[EXERCISE BRIEF] Nothing outside the range is to be copied. From the entries below, reproduce exactly the lines starting at the one with "left eye: (434, 407)" and ending at the one with "left back paw: (559, 605)", without pictures.
_____
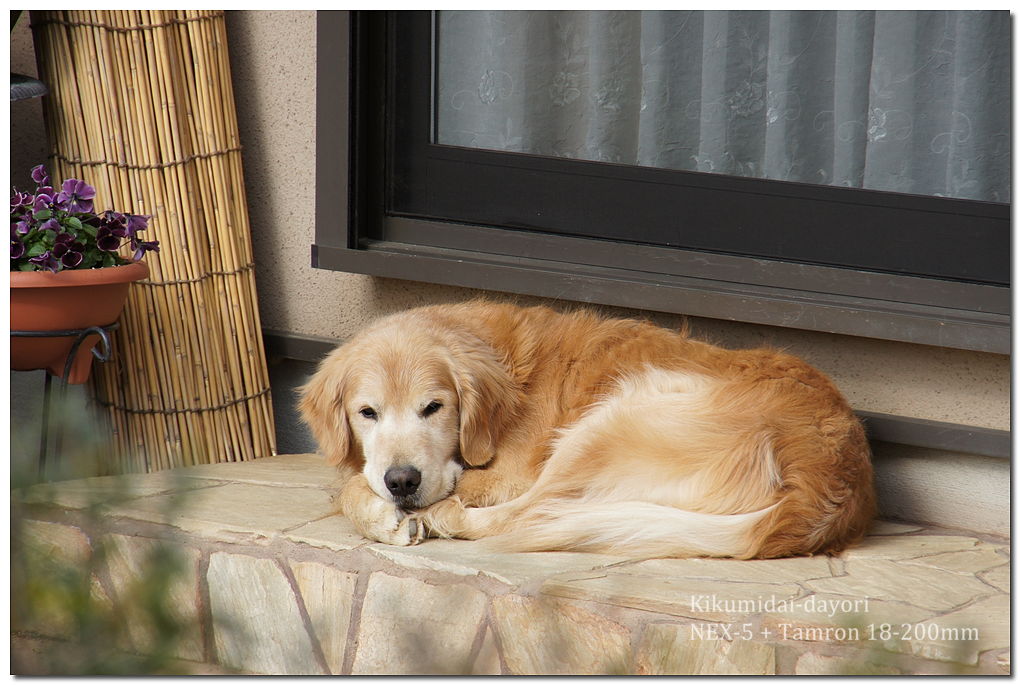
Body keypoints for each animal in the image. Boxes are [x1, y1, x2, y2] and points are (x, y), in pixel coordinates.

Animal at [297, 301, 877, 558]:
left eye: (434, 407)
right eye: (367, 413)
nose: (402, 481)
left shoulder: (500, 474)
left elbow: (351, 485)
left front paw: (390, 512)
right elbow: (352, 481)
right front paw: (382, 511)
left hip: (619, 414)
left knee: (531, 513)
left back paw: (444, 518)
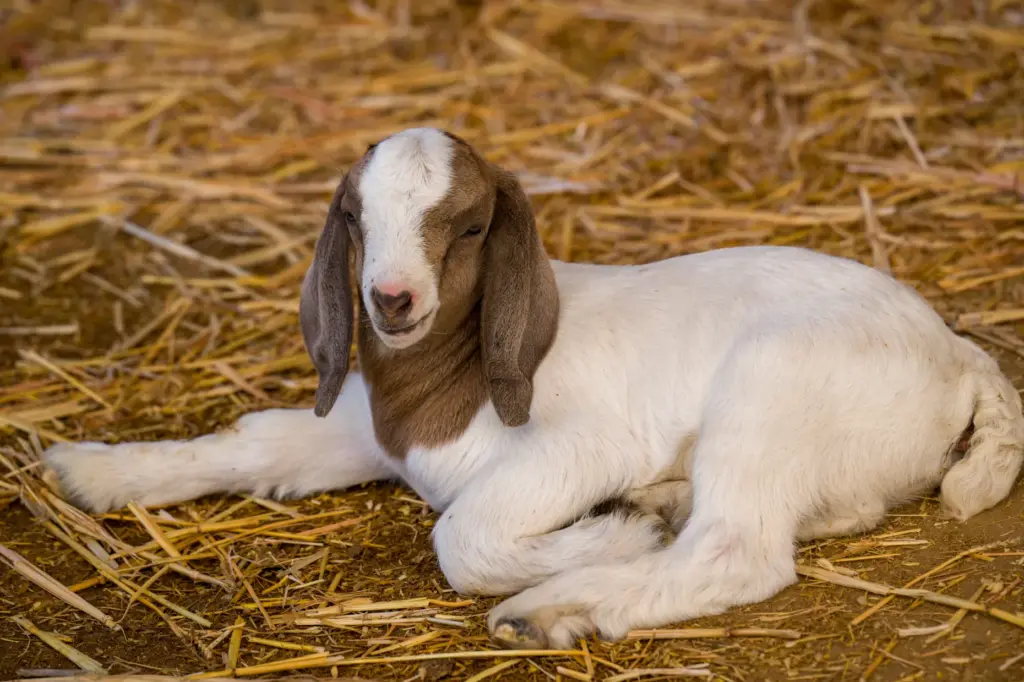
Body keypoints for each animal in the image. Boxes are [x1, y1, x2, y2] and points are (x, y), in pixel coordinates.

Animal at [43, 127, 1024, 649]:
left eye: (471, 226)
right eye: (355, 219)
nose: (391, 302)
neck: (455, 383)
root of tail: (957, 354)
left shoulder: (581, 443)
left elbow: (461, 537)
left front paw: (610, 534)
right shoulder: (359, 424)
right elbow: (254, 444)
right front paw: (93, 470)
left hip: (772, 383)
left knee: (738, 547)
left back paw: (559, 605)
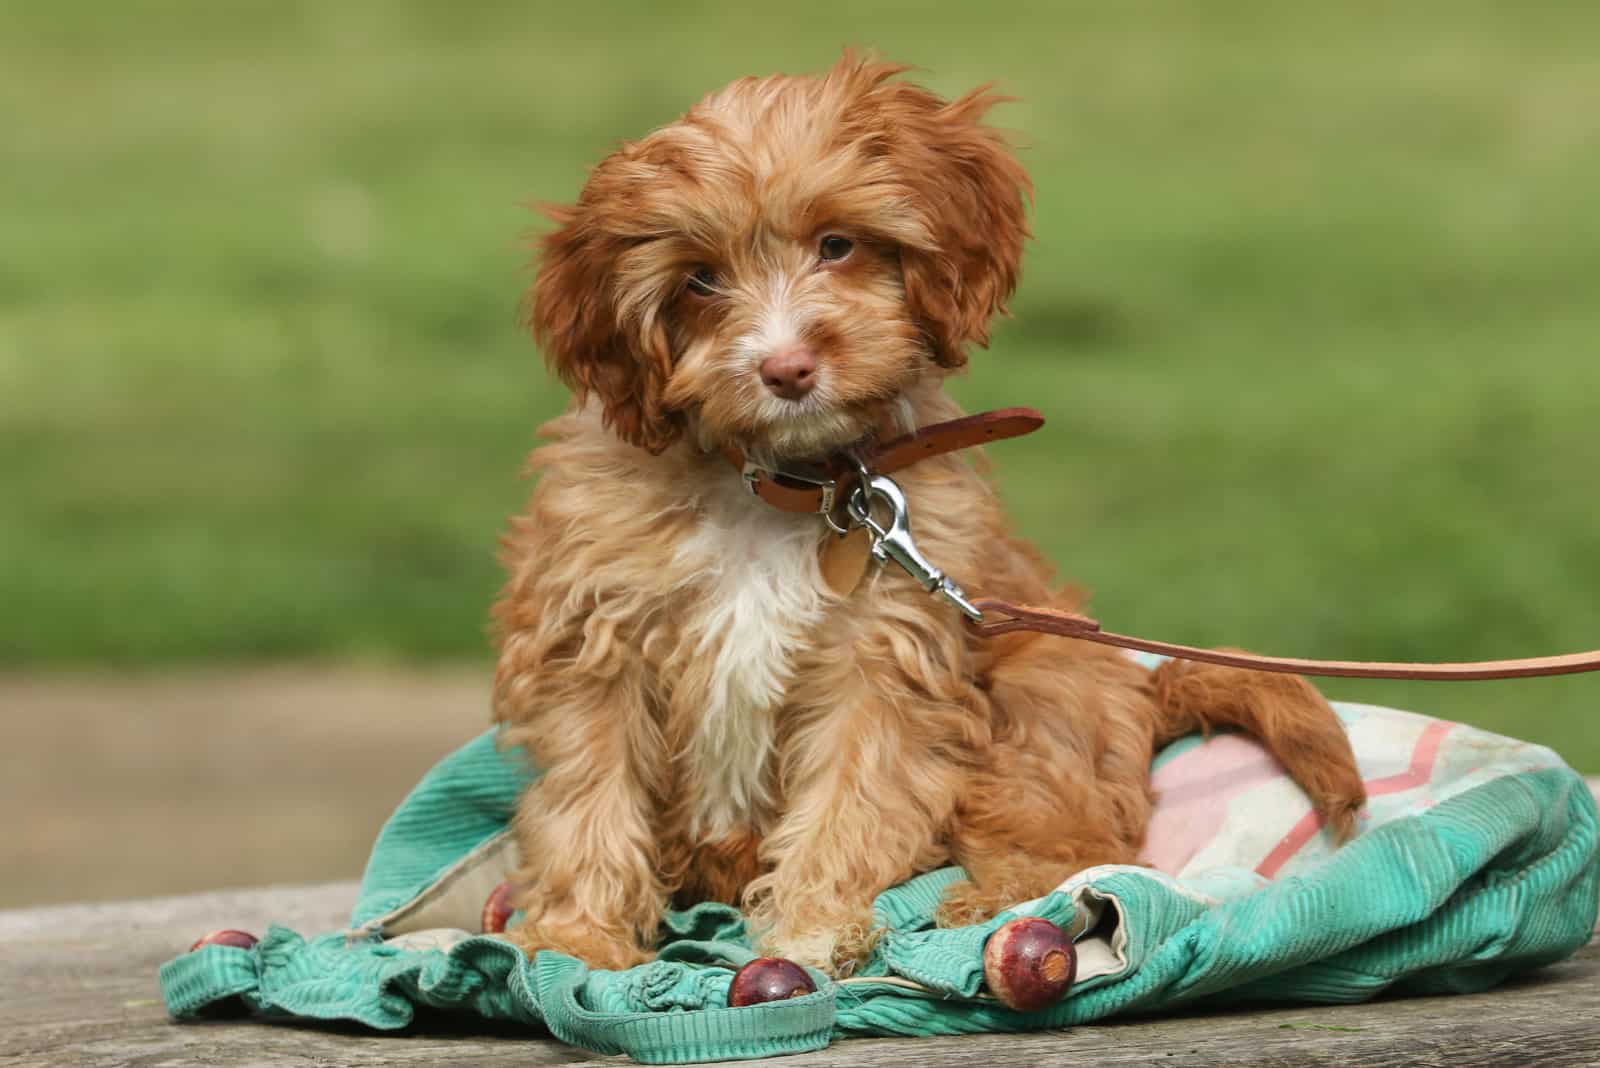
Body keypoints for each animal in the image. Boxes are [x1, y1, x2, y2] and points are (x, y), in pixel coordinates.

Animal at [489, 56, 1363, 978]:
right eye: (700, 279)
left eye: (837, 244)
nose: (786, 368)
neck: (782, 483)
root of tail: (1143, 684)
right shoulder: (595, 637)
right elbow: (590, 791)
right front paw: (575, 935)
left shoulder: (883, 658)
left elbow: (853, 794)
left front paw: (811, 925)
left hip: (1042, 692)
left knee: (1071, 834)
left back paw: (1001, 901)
_____
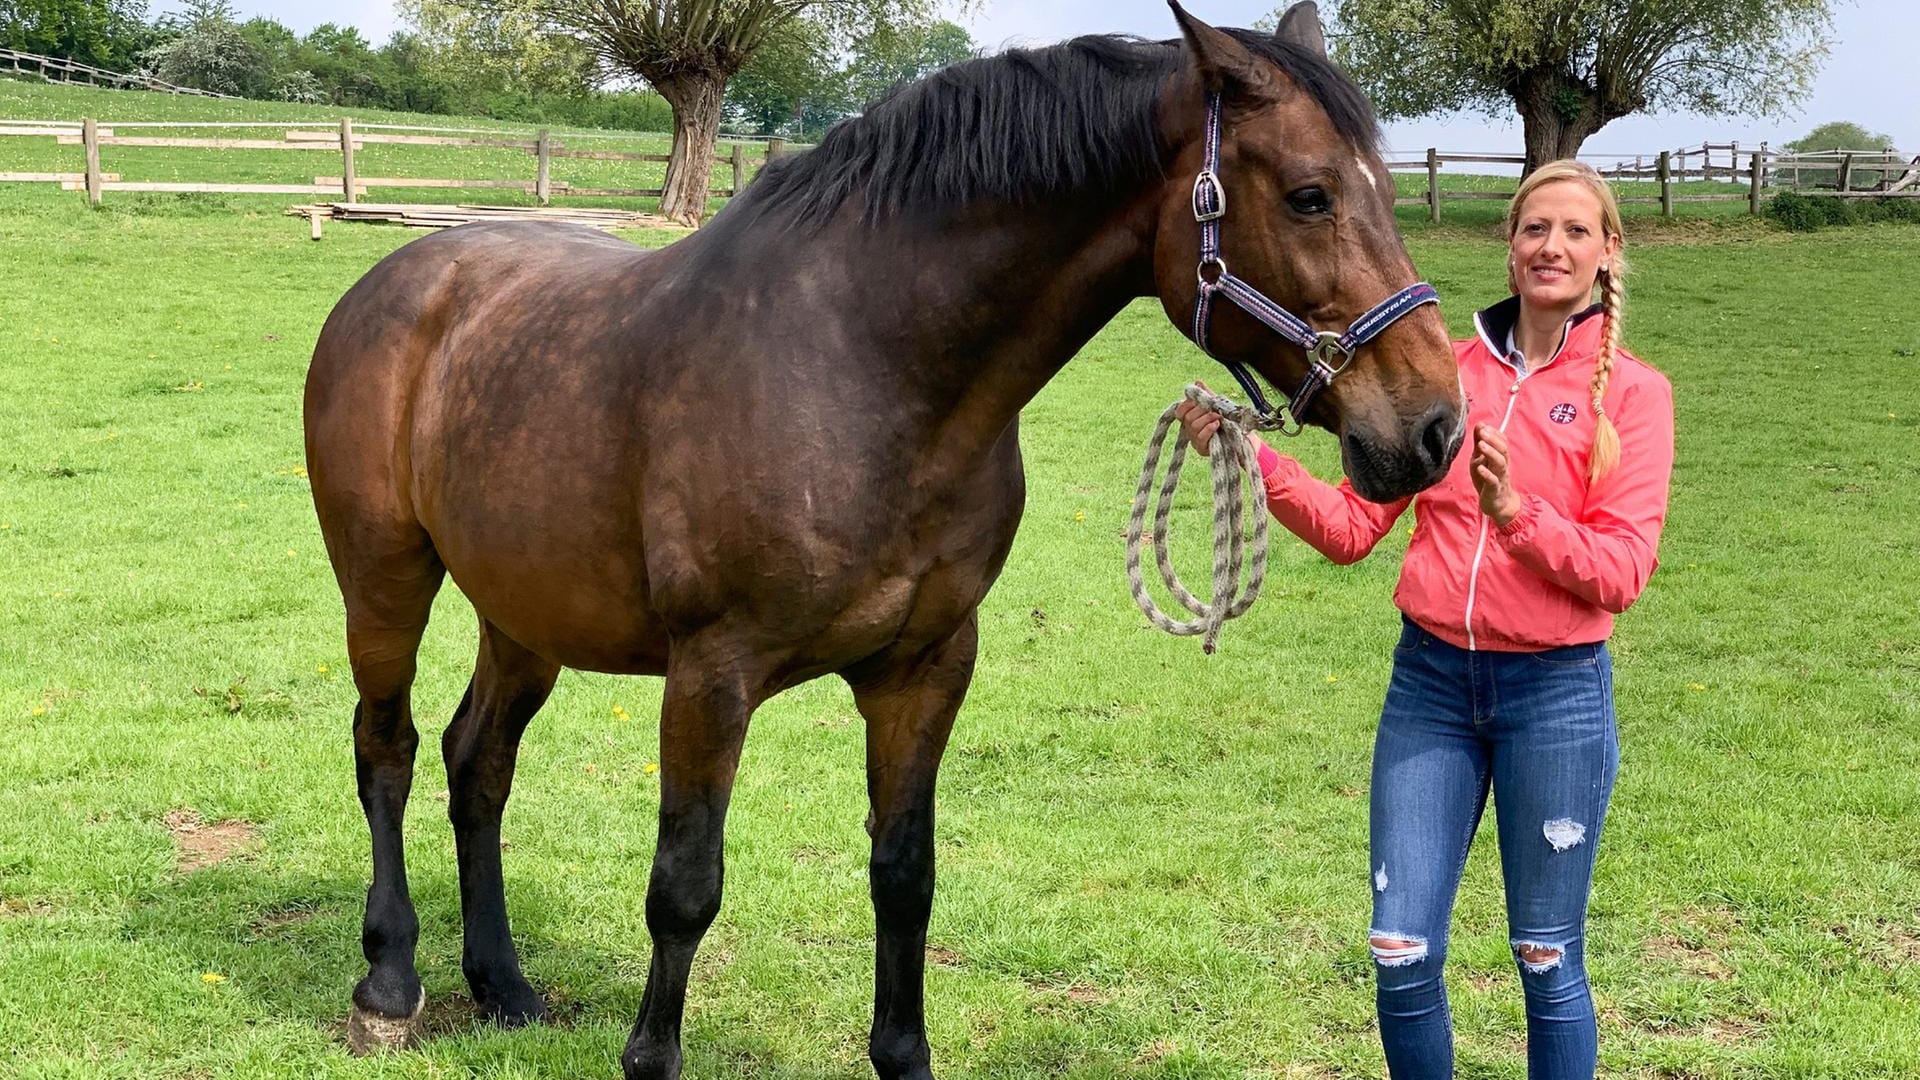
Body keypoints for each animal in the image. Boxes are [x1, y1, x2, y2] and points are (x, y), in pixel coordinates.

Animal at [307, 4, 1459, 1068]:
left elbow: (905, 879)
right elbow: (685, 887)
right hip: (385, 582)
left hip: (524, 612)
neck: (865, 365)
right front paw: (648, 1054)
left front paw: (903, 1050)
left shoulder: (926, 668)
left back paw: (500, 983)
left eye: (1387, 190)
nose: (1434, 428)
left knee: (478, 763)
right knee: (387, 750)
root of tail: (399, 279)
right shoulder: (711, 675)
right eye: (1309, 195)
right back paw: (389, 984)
_____
[RESPONSE BOX]
left eye: (434, 407)
right eye: (367, 413)
nose: (402, 481)
left shoulder: (500, 474)
left elbow: (351, 485)
left front paw: (390, 512)
right elbow: (352, 481)
right front paw: (382, 511)
left hip: (619, 414)
left knee: (531, 513)
left back paw: (444, 518)
Body keypoints for each animal in the image. Boxes are [x1, y1, x2, y2] and points are (x, y), in pixel coordinates.

Animal at [43, 127, 1024, 649]:
left eye: (471, 226)
right eye: (355, 219)
nose: (391, 302)
neck: (455, 383)
root of tail: (957, 354)
left shoulder: (581, 443)
left elbow: (461, 537)
left front paw: (610, 534)
right shoulder: (359, 424)
right elbow: (254, 444)
right front paw: (93, 470)
left hip: (772, 383)
left knee: (738, 547)
left back paw: (559, 605)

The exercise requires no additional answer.